• [Trecho do texto]:
╔══

A maturidade vem, de um jeito ou de outro, porém crescer não pode significar perder sua essência, não significa que vá se perder o genuíno comprometimento com aquilo em que você acredita. Aninhar-se no colo dos pais sempre será um refúgio que traduz o poder e a importância desta relação que foi a primeira experimentada na vida. E de alguma maneira sua mãe é única e seu pai sempre tem uma porção herói. Mais que tudo, não perder de vista que ainda se pode mudar o mundo, sempre, com cada atitude no seu dia-a-dia e principalmente na maneira que apresenta a vida às novas gerações. Talvez perceba que precisa se reconciliar consigo mesmo, transformar o olhar para a criança que você foi num momento tranquilo, e isso sim é crescer.


domingo, 25 de novembro de 2012

DORES E DELÍCIAS


Lá vem ela de novo. Essa multimulher não para nem por um segundo, até seu sono é produtivo ( e ai dele se não for!). Mas como falar de dores e delícias sem falar da multimulher, o protótipo da ambiguidade.  No campo maternidade então, essa assertiva se realiza plenamente.

Ser mãe tem tudo a ver com a letra de Caetano Veloso que diz “cada um sabe a dor e a delícia de ser o que é”, até porque, com perdão do trocadilho, a maternidade tem seu dom de iludir, e também por isso é uma aventura maravilhosa.

A gestação, à parte a possibilidade dos enjôos, mal estar e repouso forçado para algumas, é uma ilusão fantástica. Está ali o pequenino ser no ventre, podendo ser levado a qualquer lugar, obediente e sob controle. A áurea sublime que cerca esse momento parece ser uma trégua providencial para o dia em que seu bebê vem ao mundo se seu peito racha, sua bexiga dói e seus olhos pesam. Até você, que nunca curtiu uma rave vai curtir a noitada e vai entrar em alfa ao trocar olhares com aquela pessoinha na madrugada. (Parênteses para alerta: depois das primeiras noites, já estabelecida a relação, opte por não estabelecer contato visual, não acenda luzes e faça o mínimo barulho possível; verá que é mais fácil fazer o rebento dormir novamente). Ainda assim, sentir-se realizada é a tônica.

╚══

• [Registros de dados armazenados]:
╔══

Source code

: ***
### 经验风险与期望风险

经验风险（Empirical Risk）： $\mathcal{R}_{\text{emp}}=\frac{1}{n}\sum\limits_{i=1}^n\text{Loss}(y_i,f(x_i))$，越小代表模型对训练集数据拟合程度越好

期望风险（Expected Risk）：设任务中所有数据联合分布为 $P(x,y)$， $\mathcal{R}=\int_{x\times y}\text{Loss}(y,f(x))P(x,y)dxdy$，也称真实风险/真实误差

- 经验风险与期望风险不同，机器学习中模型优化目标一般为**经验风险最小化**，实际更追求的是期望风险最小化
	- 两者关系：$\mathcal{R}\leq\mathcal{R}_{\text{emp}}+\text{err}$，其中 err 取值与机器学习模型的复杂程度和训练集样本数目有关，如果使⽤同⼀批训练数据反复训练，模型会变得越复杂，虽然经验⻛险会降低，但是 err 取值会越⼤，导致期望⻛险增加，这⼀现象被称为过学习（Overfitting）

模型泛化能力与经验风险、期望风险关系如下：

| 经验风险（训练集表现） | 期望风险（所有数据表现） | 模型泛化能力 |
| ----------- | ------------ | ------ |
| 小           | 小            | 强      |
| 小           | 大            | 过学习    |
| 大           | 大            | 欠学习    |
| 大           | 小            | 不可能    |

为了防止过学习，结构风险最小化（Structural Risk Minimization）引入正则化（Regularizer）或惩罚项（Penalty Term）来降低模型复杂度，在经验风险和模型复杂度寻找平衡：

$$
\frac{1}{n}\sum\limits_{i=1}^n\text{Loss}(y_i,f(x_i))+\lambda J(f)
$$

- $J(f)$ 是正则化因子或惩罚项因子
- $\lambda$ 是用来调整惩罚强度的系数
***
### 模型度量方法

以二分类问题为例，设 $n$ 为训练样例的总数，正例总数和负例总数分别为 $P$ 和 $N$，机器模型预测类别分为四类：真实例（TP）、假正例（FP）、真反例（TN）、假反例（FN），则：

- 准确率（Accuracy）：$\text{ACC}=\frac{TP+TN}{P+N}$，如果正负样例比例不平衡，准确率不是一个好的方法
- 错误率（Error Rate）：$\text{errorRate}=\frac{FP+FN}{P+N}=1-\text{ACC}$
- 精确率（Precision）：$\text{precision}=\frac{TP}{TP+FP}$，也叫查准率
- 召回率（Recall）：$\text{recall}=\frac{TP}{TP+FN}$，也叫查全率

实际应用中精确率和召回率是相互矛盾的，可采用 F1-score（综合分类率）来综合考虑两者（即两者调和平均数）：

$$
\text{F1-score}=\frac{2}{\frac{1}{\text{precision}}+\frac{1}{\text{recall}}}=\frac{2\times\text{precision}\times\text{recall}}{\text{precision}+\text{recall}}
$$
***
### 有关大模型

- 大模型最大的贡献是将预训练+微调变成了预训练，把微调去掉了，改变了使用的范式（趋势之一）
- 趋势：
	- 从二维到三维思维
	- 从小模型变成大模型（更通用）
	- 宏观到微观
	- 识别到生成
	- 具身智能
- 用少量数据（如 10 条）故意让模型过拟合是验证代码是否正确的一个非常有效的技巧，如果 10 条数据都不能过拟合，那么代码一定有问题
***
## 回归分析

╚══

• [Lista de tarefas]:
• a. Atualize, no texto sobre maternidade, todo o trecho que vai de "A gestação, à" até "é a tônica.", substituindo "gestação" por "gravidez".
• b. Prossiga com o texto sobre maternidade a partir do ponto em que ele termina.
A listagem não é necessária para nenhuma tarefa.

• [Respostas do exercício]:
• a.
A gravidez, à parte a possibilidade dos enjôos, mal estar e repouso forçado para algumas, é uma ilusão fantástica. Está ali o pequenino ser no ventre, podendo ser levado a qualquer lugar, obediente e sob controle. A áurea sublime que cerca esse momento parece ser uma trégua providencial para o dia em que seu bebê vem ao mundo se seu peito racha, sua bexiga dói e seus olhos pesam. Até você, que nunca curtiu uma rave vai curtir a noitada e vai entrar em alfa ao trocar olhares com aquela pessoinha na madrugada. (Parênteses para alerta: depois das primeiras noites, já estabelecida a relação, opte por não estabelecer contato visual, não acenda luzes e faça o mínimo barulho possível; verá que é mais fácil fazer o rebento dormir novamente). Ainda assim, sentir-se realizada é a tônica.

• b.
Com crianças pequenas o trabalho braçal é enorme, muitas vezes parece se estar correndo num carrossel de hamster; não há como descer. E é mesmo um processo que se autoalimenta; acorda, dá comida, dá banho, brinca, se suja dá mais banho, mais comida, brinca, se suja... não sem um beijinho gostoso com a sinceridade que só criança tem, um abraço com aquela mão de chocolate e aquela exclusiva troca de olhar. E nas noites febris vem tanto aperto no coração (mesmo que você chega médica, e pediatra; esta ainda pior pela quantidade de possibilidades diagnósticas que lhe vem à cabeça), trocaria de lugar facilmente e faria qualquer coisa para devolver-lhe o bem-estar. Felizmente há a incrível capacidade de recuperação das crianças, e com ela o retorno da tranquilidade. Quem sempre foi cheia de nove horas para tudo, agora põe a mão em cocô, xixi e toda sorte de secreções sem cerimônia. E está tudo certo!
           
Para as mães dos maiores entra em cena mais uma tarefa, a de motorista. É um tal de leva para a escola, da escola para a natação, daí para o balé e depois ainda tem a aula de inglês, de robótica, de judô, e um sem número de coisas que esses pequenos executivos fazem nos dias de hoje. A multimulher supira cansada, a esta altura já não se culpa por querer dar uma parada de vez em quando, mas a cumplicidade continua, e se sente a alegria da missão sendo cumprida e ver que contribui para entregar ao mundo um ser humano valoroso.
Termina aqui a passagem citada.